El Salvador signed an agreement to become a full bank member in December 2021, thus allowing it to partake in the economic progress offered by the bank’s assistance. As a member nation of the CAF, El Salvador now has access to technical assistance and resources, projects with new financing sources outside of El Salvador’s limited economic reach, and new markets. The new agreement places El Salvador in a new economic, competitive circle, making it a valuable trade ally.
The partnership is still new, but with the new resources at its disposal, El Salvador’s government is tackling projects that were in planning stages for years.
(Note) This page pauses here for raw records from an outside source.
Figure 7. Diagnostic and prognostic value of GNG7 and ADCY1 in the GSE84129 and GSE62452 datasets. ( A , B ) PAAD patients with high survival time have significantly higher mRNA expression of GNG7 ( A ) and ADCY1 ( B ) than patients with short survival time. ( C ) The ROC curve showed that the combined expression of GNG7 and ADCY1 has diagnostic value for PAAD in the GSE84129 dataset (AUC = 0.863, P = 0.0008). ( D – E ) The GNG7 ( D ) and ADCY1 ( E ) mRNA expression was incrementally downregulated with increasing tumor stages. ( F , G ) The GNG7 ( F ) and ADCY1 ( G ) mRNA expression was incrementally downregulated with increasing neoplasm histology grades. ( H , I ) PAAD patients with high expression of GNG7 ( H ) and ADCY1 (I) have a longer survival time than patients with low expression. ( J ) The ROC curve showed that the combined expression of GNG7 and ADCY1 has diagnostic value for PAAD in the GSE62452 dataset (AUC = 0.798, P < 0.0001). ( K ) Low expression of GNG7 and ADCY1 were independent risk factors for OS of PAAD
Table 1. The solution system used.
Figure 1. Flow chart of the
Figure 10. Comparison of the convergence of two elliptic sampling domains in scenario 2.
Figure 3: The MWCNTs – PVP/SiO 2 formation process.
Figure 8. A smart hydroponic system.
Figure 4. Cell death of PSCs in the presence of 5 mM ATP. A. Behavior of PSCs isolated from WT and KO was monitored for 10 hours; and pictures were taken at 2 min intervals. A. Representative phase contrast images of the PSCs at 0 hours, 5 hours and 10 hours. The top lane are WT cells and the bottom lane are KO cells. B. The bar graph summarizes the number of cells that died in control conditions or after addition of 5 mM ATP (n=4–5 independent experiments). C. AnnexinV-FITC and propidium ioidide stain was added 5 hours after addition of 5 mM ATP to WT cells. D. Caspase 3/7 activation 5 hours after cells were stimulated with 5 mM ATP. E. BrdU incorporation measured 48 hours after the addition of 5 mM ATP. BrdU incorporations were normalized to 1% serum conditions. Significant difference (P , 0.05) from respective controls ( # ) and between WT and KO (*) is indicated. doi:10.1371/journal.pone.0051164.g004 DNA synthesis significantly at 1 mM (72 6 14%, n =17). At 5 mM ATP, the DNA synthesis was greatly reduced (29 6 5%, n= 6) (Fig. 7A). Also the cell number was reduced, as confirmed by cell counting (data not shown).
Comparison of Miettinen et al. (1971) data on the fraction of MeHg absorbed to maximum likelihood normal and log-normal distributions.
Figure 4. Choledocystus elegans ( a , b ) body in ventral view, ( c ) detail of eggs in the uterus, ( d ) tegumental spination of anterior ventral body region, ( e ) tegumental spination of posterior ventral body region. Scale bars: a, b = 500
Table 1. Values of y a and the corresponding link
One such major project is improving the quality of El Salvador’s education system to have the long-term effect of decreasing the nation’s rates of poverty and child labor.
El Salvador’s New Loan
A primary goal for El Salvador is to be the first country with 100% of its students digitally connected and operating with educational programs, such as Google Classroom. Estimates show that with full technological connectivity in schools and the surrounding areas, more than 100,000 children would receive a proper education in primary schooling. An additional 200,000 students could have a proper secondary education experience if schools have the correct technology.
The CAF bank’s board approved El Salvador’s education loan for $150 million. The board dictated that it agreed to the loan on the condition that the funds go toward equipping the schools with the desired technology, training the teachers and closing the digital gap barring students from education.
With such gaps closed, the cyclical impact of lacking education and working without economic advancement diminishes, and families can find ways out of poverty. El Salvador’s education loan through the CAF offers its citizens new opportunities to complete their education, improve their quality of life, and break the nation’s cycle of weak education and poverty.